The decision to use the not particularly political Selena as a figurehead came, because “Selena is a universal language of joy. Her cross success has opened a way for our community to thrive… She has allowed us to accept ourselves for who we are, [the fact that we are] neither from here nor from there.
Bronx-based dental hygienist Mariel Guerrieri Valinotti agrees: “She is still a symbol of pride for Mexicans in the United States, not only for her success, but because her life has been taken in a very… unfair manner. », She declared. “People are still crazy about it, the same way they are crazy about immigration laws.”
It is also the case that in death Selena has become an image on which ideas can be projected.

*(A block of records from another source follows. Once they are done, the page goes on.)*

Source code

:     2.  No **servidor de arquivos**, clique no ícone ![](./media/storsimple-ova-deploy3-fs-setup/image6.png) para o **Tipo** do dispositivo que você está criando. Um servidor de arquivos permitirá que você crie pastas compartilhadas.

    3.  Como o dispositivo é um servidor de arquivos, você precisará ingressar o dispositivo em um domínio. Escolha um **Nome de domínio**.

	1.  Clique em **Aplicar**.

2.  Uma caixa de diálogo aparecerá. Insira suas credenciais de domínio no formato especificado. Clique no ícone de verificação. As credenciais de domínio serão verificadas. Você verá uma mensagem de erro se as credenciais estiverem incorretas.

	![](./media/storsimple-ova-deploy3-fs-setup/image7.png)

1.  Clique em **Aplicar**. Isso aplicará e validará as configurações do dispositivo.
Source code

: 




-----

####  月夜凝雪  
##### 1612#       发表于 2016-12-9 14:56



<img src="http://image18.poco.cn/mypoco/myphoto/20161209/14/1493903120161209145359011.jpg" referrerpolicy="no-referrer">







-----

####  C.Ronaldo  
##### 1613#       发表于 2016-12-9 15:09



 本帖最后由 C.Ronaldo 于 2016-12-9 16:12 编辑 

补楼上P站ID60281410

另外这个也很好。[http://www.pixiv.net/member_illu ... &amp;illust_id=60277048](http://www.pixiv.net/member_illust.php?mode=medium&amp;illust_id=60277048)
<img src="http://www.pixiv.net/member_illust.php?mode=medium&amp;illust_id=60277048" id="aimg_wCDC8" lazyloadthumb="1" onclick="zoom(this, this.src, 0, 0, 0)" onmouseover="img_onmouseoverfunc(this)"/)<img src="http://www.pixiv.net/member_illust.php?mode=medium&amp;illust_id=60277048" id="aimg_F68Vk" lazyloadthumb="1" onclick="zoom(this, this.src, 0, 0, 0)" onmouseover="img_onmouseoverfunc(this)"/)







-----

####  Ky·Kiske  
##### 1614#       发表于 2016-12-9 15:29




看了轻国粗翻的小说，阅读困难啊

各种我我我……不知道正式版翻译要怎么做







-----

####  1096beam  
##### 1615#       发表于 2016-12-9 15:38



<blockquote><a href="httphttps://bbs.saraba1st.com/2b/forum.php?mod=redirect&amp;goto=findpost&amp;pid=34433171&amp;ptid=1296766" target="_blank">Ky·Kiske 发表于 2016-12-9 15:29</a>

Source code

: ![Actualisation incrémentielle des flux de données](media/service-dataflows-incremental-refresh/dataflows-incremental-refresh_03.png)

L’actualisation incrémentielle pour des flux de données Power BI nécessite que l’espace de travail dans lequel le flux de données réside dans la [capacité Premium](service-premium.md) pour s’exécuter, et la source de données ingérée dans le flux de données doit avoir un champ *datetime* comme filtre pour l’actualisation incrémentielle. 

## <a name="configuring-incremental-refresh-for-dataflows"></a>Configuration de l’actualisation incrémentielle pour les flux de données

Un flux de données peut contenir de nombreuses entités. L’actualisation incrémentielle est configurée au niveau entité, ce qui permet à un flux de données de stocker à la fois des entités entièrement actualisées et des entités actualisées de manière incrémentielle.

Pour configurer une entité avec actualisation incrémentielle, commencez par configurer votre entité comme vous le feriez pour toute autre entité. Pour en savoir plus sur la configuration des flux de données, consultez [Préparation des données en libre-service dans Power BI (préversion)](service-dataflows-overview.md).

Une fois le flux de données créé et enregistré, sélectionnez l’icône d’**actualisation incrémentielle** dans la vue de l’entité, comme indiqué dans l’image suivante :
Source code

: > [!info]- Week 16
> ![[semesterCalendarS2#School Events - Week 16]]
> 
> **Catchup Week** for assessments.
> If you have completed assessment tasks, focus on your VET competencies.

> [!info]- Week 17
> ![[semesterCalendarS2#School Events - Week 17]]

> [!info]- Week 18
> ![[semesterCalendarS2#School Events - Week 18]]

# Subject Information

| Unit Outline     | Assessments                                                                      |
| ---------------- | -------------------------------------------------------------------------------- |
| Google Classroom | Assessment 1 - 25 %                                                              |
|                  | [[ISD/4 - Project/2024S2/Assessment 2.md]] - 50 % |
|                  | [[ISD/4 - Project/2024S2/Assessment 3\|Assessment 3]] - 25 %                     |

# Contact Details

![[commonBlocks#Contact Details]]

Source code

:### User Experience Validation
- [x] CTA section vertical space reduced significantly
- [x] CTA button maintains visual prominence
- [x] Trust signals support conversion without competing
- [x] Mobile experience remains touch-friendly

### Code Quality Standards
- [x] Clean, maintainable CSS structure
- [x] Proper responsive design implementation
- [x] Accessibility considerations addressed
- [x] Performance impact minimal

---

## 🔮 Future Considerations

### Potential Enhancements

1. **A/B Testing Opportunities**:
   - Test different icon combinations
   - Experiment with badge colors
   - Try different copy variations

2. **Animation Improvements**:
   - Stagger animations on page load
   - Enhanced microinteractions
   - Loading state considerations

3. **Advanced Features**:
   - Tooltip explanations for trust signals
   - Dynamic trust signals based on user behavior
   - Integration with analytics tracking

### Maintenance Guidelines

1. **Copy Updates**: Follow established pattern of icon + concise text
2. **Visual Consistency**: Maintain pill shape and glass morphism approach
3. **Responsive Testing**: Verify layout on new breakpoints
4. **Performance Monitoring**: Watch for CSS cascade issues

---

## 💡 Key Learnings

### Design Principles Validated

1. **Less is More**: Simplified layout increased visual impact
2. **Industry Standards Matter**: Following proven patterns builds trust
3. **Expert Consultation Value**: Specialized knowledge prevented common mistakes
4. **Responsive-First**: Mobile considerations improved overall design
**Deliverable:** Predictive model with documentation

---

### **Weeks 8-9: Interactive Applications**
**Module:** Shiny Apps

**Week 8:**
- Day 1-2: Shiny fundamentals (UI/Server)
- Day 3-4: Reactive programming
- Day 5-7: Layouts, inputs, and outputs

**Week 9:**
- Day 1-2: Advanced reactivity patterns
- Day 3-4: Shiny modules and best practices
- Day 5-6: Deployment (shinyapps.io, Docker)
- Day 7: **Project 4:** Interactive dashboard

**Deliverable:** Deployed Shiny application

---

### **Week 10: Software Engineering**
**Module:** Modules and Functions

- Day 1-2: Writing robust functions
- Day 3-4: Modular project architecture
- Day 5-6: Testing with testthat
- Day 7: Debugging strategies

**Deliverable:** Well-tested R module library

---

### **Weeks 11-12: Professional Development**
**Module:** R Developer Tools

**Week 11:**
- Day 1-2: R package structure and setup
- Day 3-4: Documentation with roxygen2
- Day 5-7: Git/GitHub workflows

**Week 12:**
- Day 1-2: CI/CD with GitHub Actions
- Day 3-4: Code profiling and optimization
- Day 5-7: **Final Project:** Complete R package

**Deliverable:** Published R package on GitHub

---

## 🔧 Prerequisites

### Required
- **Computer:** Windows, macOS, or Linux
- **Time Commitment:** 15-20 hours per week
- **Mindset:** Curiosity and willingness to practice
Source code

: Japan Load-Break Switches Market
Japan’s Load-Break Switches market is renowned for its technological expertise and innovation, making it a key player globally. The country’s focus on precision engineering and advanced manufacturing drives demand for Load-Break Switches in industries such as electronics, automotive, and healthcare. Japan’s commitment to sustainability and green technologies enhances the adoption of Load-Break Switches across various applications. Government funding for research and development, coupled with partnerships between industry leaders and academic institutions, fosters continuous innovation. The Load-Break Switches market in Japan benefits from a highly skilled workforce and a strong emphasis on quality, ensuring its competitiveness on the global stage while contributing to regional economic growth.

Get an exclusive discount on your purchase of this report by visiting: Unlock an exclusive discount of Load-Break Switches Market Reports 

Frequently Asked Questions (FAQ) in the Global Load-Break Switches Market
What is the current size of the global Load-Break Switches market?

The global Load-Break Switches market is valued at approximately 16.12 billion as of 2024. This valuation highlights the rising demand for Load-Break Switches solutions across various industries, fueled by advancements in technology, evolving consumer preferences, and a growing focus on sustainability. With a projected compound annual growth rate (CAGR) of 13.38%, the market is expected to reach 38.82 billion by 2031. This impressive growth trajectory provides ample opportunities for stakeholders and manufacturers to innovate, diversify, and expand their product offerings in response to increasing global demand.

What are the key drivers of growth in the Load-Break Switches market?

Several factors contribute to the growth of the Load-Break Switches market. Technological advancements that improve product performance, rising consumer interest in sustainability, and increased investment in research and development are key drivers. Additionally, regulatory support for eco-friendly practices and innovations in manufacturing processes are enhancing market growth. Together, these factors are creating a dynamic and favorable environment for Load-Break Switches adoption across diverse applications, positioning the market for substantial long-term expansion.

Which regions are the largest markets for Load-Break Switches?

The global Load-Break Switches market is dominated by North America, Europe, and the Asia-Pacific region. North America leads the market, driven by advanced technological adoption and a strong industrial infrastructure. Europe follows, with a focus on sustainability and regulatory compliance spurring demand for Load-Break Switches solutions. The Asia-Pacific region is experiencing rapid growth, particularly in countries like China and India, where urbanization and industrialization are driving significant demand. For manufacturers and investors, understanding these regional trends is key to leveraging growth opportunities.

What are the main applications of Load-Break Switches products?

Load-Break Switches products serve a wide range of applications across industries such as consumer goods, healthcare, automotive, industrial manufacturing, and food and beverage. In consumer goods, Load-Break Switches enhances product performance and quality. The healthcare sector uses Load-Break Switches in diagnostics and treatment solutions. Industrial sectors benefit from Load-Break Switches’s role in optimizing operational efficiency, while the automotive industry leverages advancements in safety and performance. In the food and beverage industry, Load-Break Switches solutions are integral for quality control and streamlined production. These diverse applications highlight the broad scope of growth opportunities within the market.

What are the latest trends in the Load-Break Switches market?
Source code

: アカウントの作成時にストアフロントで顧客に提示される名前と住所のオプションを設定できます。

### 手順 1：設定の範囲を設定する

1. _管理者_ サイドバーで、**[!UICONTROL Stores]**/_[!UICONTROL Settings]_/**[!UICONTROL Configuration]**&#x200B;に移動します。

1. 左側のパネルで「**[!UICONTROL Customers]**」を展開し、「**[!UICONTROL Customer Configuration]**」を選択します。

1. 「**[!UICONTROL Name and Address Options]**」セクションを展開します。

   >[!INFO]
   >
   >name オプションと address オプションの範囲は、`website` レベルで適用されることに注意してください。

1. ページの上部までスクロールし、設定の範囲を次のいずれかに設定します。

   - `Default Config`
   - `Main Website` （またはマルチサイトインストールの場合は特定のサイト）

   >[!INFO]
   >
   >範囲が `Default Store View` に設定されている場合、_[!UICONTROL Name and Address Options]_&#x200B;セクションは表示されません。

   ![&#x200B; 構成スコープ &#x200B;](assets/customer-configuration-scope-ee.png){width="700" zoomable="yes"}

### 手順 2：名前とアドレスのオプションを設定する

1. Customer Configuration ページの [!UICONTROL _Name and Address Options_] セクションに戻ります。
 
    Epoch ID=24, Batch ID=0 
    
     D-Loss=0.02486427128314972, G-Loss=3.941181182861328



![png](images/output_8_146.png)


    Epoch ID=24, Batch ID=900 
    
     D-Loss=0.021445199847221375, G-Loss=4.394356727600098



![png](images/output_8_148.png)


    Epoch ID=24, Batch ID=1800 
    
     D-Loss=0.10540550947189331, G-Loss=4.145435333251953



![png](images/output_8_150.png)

For Rojas, she is a symbol of the “empowermen” that shows young Latinx women that they too can become stars; for Ramírez, she has become “a symbol of Latinx identity in the United States … having taught us that instead of assimilating to European ideals of beauty, we can bring our culture to mainstream America and it can be loved. and accepted. “
Ultimately, however, its continued appeal comes down to one thing: this hummable, joyful music: “After 10 years of playing in and around Texas, I can confidently say that nothing moves the crowd better than Selena’s music, ”Ramírez says.